Wednesday, May 23, 2012

Thoughts on Auschwitz

Yesterday I couldn't write anything about our tour of Auschwitz. It was too emotional to attempt to express and I didn't feel that anything besides the pictures was necessary. However after a night's sleep I realize that's doing the people who suffered and died there a disservice, because the buildings themselves, aside from a few notorious examples, are just buildings. Much of it was an army barracks before the war, after all. It's the people who matter, and their stories, and for that pictures won't suffice. There's no way I could adequately describe the emotions of the place, I can only make a few observations and encourage you to visit, or at least learn more about it.

Auschwitz is without a doubt the most important, powerful place we'll visit on this trip, and I'd say it's the most important place in all of Europe. It's a little out of the way for the typical American traveller, but well worth it. You can only tour it with a guide, and if you can afford it (and it isn't expensive) hire a private guide for your small group, which you can do easily through their web site. Our guide was Marta, who's been there for seven years and could answer nearly every question from us five history buffs. She was fantastic. In 3.5 hours she took us through the highlights, explained what we were seeing, told a number of fascinating and moving stories and made for a very personal visit.

The most important thing to understand about Auschwitz is that it was both a concentration/work camp, where the victims lived short lives in squalid, brutal conditions while performing slave labor, and an extermination camp that killed about a million and a half people. Most of the buildings you see were for the concentration camp, and the need for the barracks after the war is a major reason Auschwitz survived to become what it is today.

In the first part of the tour saw the site where the prisoner orchestra would play marching tunes, which were found to speed the inmates up and so increase efficiency. Surreal. There's the famous sign reading "Work will set you free", and the main permanent exhibits. Enormous piles of shoes, luggage and other detritus of the murdered. A pile of hair that was perhaps 50 feet long, and a bolt of the cloth they made from it.

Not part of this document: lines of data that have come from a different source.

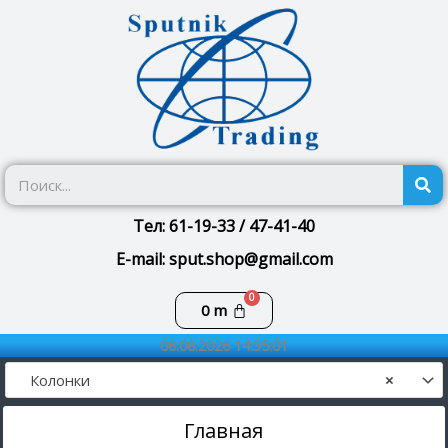
Перейти
к
содержимому
П
Тел: 61-19-33 / 47-41-40
E-mail: sput.shop@gmail.com
Корзина
0
m
08.08.2026 14:35:01
Колонки
×
Главная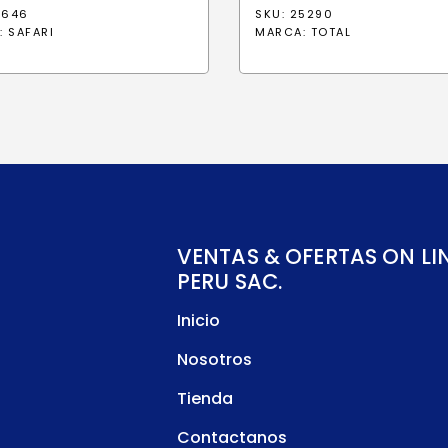
1646
SKU: 25290
:
SAFARI
MARCA:
TOTAL
VENTAS & OFERTAS ON LI
PERU SAC.
Inicio
Nosotros
Tienda
Contactanos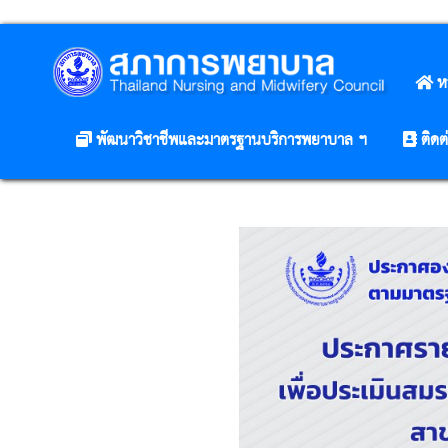
ห
พัฒนาวิชาชีพและมาตรฐานบริการพยาบาล ฯ
ติดต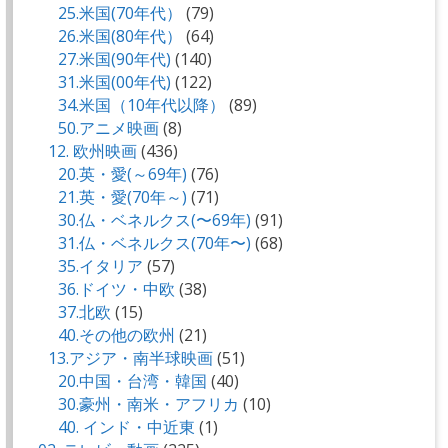
25.米国(70年代）
(79)
26.米国(80年代）
(64)
27.米国(90年代)
(140)
31.米国(00年代)
(122)
34.米国（10年代以降）
(89)
50.アニメ映画
(8)
12. 欧州映画
(436)
20.英・愛(～69年)
(76)
21.英・愛(70年～)
(71)
30.仏・ベネルクス(〜69年)
(91)
31.仏・ベネルクス(70年〜)
(68)
35.イタリア
(57)
36.ドイツ・中欧
(38)
37.北欧
(15)
40.その他の欧州
(21)
13.アジア・南半球映画
(51)
20.中国・台湾・韓国
(40)
30.豪州・南米・アフリカ
(10)
40. インド・中近東
(1)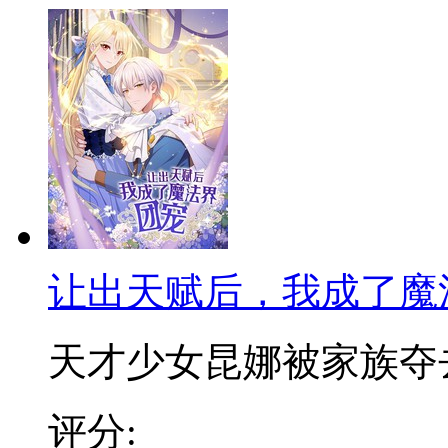
让出天赋后，我成了魔
天才少女昆娜被家族夺去天
评分: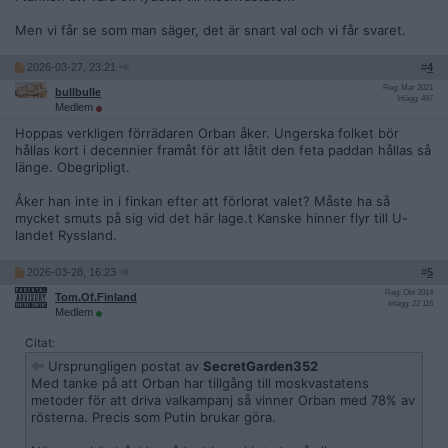
Men vi får se som man säger, det är snart val och vi får svaret.
2026-03-27, 23:21
#
4
Reg: Mar 2021
bullbulle
Inlägg: 497
Medlem
Hoppas verkligen förrädaren Orban åker. Ungerska folket bör
hållas kort i decennier framåt för att låtit den feta paddan hållas så
länge. Obegripligt.
Åker han inte in i finkan efter att förlorat valet? Måste ha så
mycket smuts på sig vid det här lage.t Kanske hinner flyr till U-
landet Ryssland.
2026-03-28, 16:23
#
5
Reg: Okt 2014
Tom.Of.Finland
Inlägg: 22 116
Medlem
Citat:
Ursprungligen postat av
SecretGarden352
Med tanke på att Orban har tillgång till moskvastatens
metoder för att driva valkampanj så vinner Orban med 78% av
rösterna. Precis som Putin brukar göra.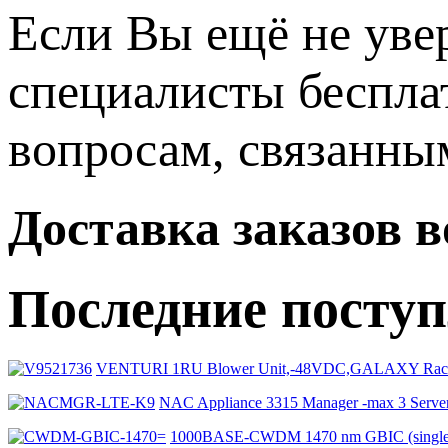
Если Вы ещё не уве
специалисты беспла
вопросам, связанн
Доставка заказов 
Последние посту
VENTURI 1RU Blower Unit,-48VDC,GALAXY Rac
NAC Appliance 3315 Manager -max 3 Se
1000BASE-CWDM 1470 nm GBIC (singl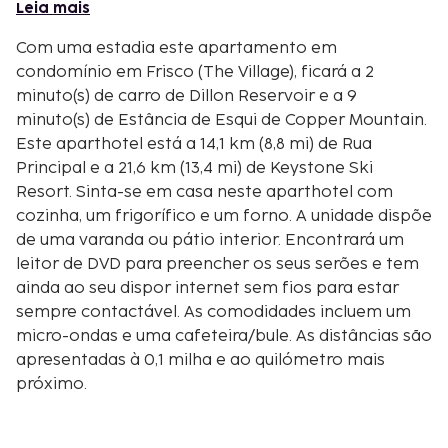
Leia mais
Com uma estadia este apartamento em
condomínio em Frisco (The Village), ficará a 2
minuto(s) de carro de Dillon Reservoir e a 9
minuto(s) de Estância de Esqui de Copper Mountain.
Este aparthotel está a 14,1 km (8,8 mi) de Rua
Principal e a 21,6 km (13,4 mi) de Keystone Ski
Resort. Sinta-se em casa neste aparthotel com
cozinha, um frigorífico e um forno. A unidade dispõe
de uma varanda ou pátio interior. Encontrará um
leitor de DVD para preencher os seus serões e tem
ainda ao seu dispor internet sem fios para estar
sempre contactável. As comodidades incluem um
micro-ondas e uma cafeteira/bule. As distâncias são
apresentadas à 0,1 milha e ao quilómetro mais
próximo.
Main Street - 0,1 km/0,1 mi
Parque Histórico e Museu de Frisco - 0,2 km/0,1 mi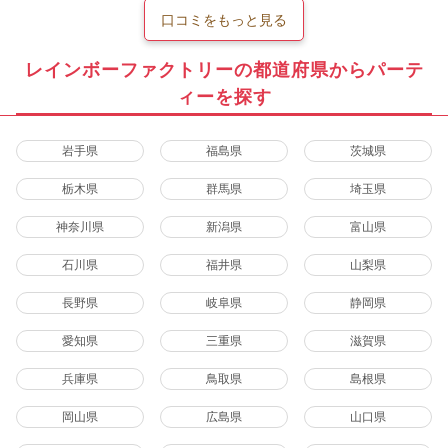
口コミをもっと見る
レインボーファクトリーの都道府県からパーテ
ィーを探す
岩手県
福島県
茨城県
栃木県
群馬県
埼玉県
神奈川県
新潟県
富山県
石川県
福井県
山梨県
長野県
岐阜県
静岡県
愛知県
三重県
滋賀県
兵庫県
鳥取県
島根県
岡山県
広島県
山口県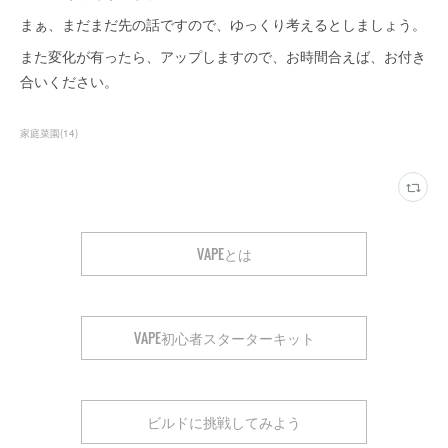
まぁ、まだまだ先の話ですので、ゆっくり考えるとしましょう。
また変化が有ったら、アップしますので、お時間合えば、お付き
合いください。
家庭菜園
(
14
)
VAPEとは
VAPE初心者スターターキット
ビルドに挑戦してみよう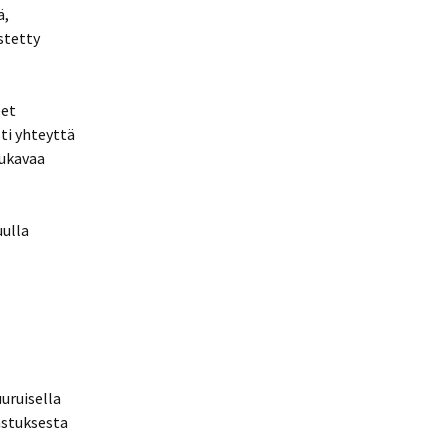
ä,
stetty
eet
sti yhteyttä
mukavaa
uulla
MINTAA
uruisella
astuksesta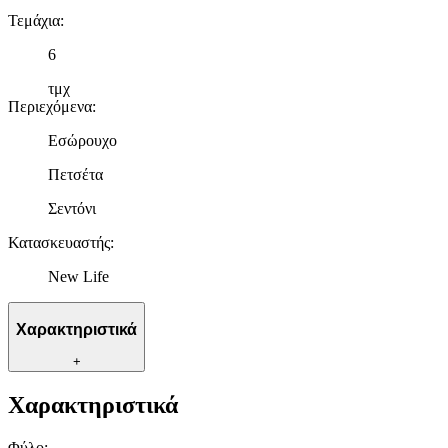
Τεμάχια
:
6
τμχ
Περιεχόμενα
:
Εσώρουχο
Πετσέτα
Σεντόνι
Κατασκευαστής
:
New Life
Χαρακτηριστικά
+
Χαρακτηριστικά
Φύλο
: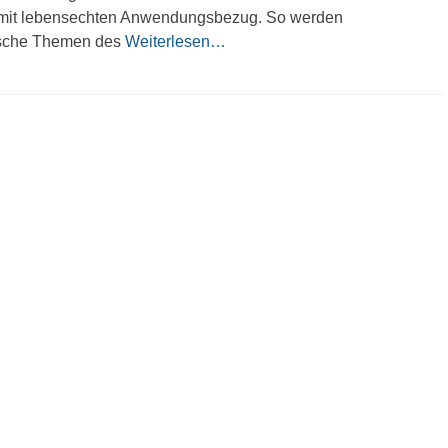
n mit lebensechten Anwendungsbezug. So werden
nische Themen des
Weiterlesen…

Having a young daughter the children's things were by far the hardest part for me. Luggage with "kind", meaning child, dolls, and one particular photo of a little girl standing in line sort of fidgeting and looking down at her shoes. She could be any little girl.

We then went over to Auschwitz II, or Birkenau after the beech trees. It's enormous, and had wooden barracks instead of stone. We saw the famous tower at the entrance, the gas chambers, the toilets and train tracks. Now here's the thing about the place that really got to me. The trains would roll right into the camp and everyone would get out, many relieved to finally be outside again after being locked in a packed train for days. They'd file past a doctor who would point left or right, and you'd then either be a slave laborer or you'd go straight to the gas chambers. Children, the elderly, the sick and most of the women were just herded into what they were told were showers - they were even told to remember the peg number where they hung up their clothes - then some Zyclon B pellets would be tossed in and all of these innocent people would suffocate. The Germans killed a million and a half people in this one place - that's more than the population of Prague today. It's unfathomable, and being there felt like being in a place that will forever be tainted soil.

So, it's brutal but it's one of those experiences that will have a positive impact on you for life.

 

1 comment:

  1. Got a lump in my throat just reading this entry; can't imagine what it's like to see it firsthand.